··· Record list
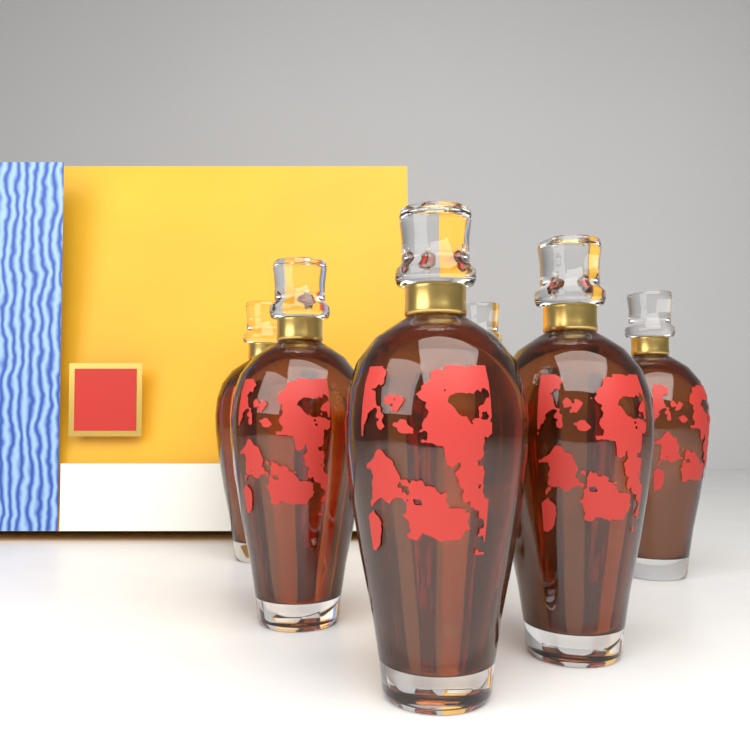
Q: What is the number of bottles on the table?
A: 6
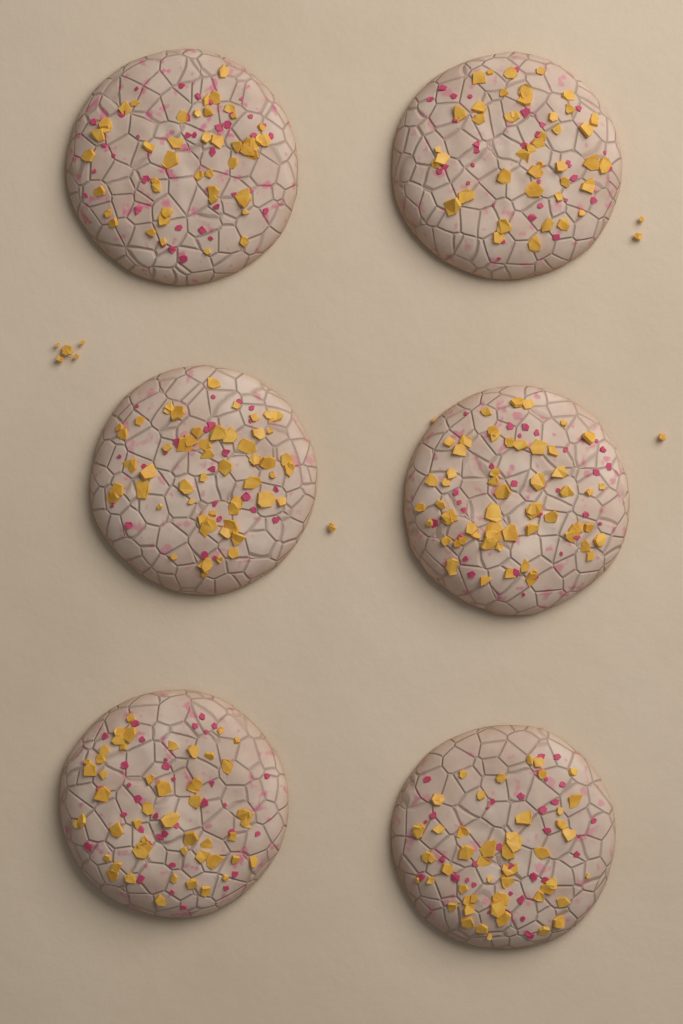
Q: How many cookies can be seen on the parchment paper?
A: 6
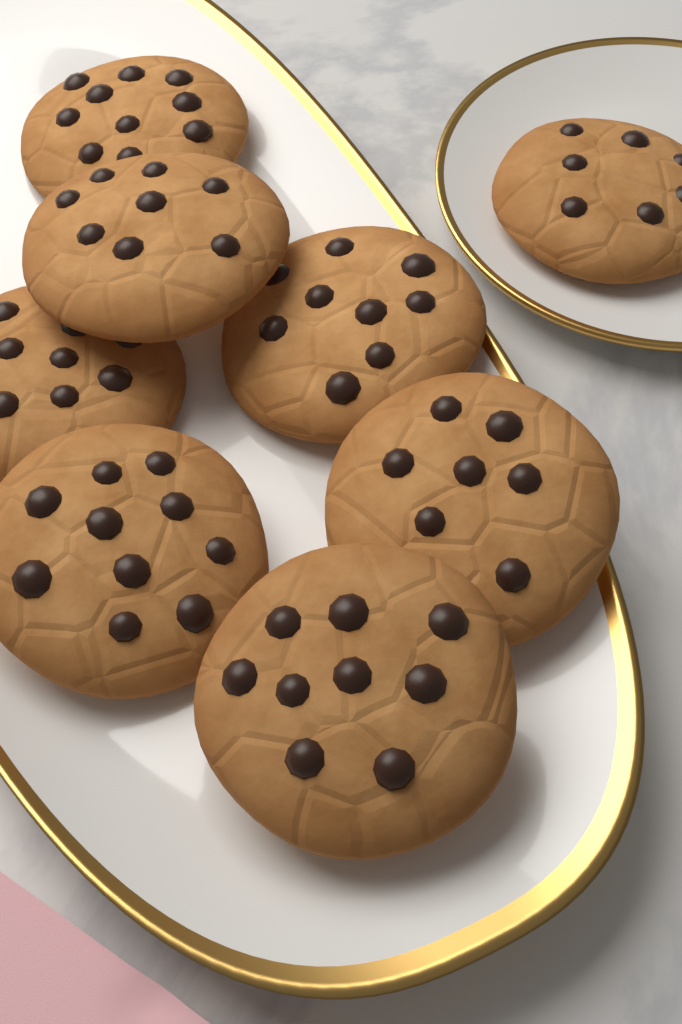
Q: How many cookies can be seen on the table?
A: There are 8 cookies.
······
What to work on
Arrange the lines above as a JSON list of strings, one string per line, skipping any blank lines. Leave the pictures out.

Solution for this task
[
  "Q: What is the number of bottles on the table?",
  "A: 6",
  "Q: How many cookies can be seen on the parchment paper?",
  "A: 6",
  "Q: How many cookies can be seen on the table?",
  "A: There are 8 cookies."
]